Background: The aim was to investigate the clinical characteristics and GBA gene mutation analysis of Gaucher disease type I in children.
Methods: The clinical manifestations, GBA gene mutations, and review related literature of 3 children with Gaucher disease type I were retrospectively analyzed.

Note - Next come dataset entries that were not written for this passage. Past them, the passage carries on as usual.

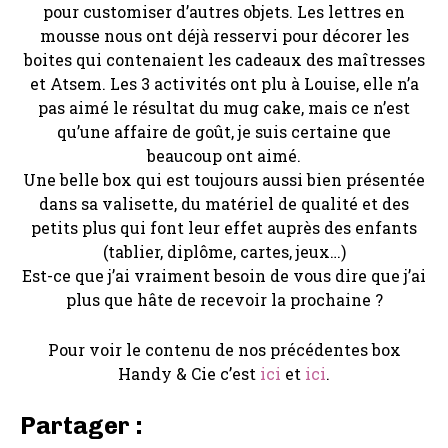
pour customiser d’autres objets. Les lettres en
mousse nous ont déjà resservi pour décorer les
boites qui contenaient les cadeaux des maîtresses
et Atsem. Les 3 activités ont plu à Louise, elle n’a
pas aimé le résultat du mug cake, mais ce n’est
qu’une affaire de goût, je suis certaine que
beaucoup ont aimé.
Une belle box qui est toujours aussi bien présentée
dans sa valisette, du matériel de qualité et des
petits plus qui font leur effet auprès des enfants
(tablier, diplôme, cartes, jeux…)
Est-ce que j’ai vraiment besoin de vous dire que j’ai
plus que hâte de recevoir la prochaine ?
Pour voir le contenu de nos précédentes box
Handy & Cie c’est
ici
et
ici
.
Partager :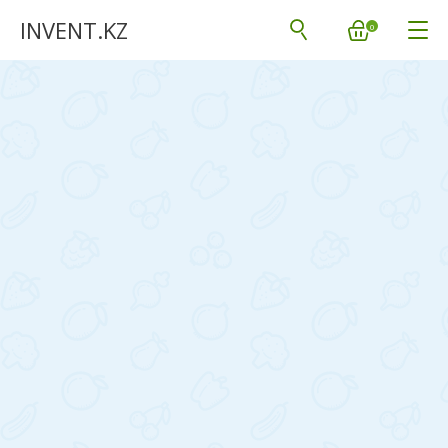
INVENT.KZ
0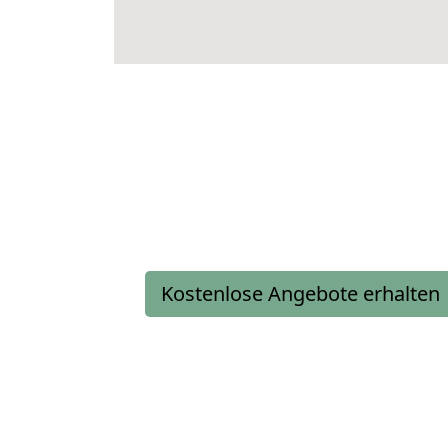
Kostenlose Angebote erhalten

Results: Case 1: Clinical manifestations include epistaxis, pancytopenia, hepatosplenomegaly, and lymphadenopathy. Glucocerebrosidase 0.38 µmol/L/hour, c.1226A>G; p. N370S (heterozygous) mutation. Case 2: Clinical manifestations include abdominal enlargement, hemoglobin and thrombocytopenia, hepatosplenomegaly, lymph nodes were not palpable. Glucocerebrosidase 0.48 mol/L/hour, c.1246G>A; p. Gly416Ser (heterozygous) mutation and c.115 + 1G>A; p.? (heterozygous) mutation. Case 3: Clinical manifestations include anemia, pancytopenia, he-patosplenomegaly, and lymph nodes were not palpable. Glucocerebrosidase 0.41 mol/L/hour, c.1240g>C; p. Val414Leu (heterozygous) mutation and c.475C>T; p. Arg159Trp (heterozygous) mutation.
Conclusions: The main clinical features of type I Gaucher disease are hepatosplenomegaly, anemia, and thrombocytopenia. Some patients also have reduced white blood cells. Enzyme activity detection is the gold standard for the diagnosis of Gaucher disease. The correlation between Gaucher disease genotype and clinical phenotype is complex. Gene mutations can affect enzyme activity and stability. The higher the degree of enzyme activity decline, the more severe the clinical phenotype.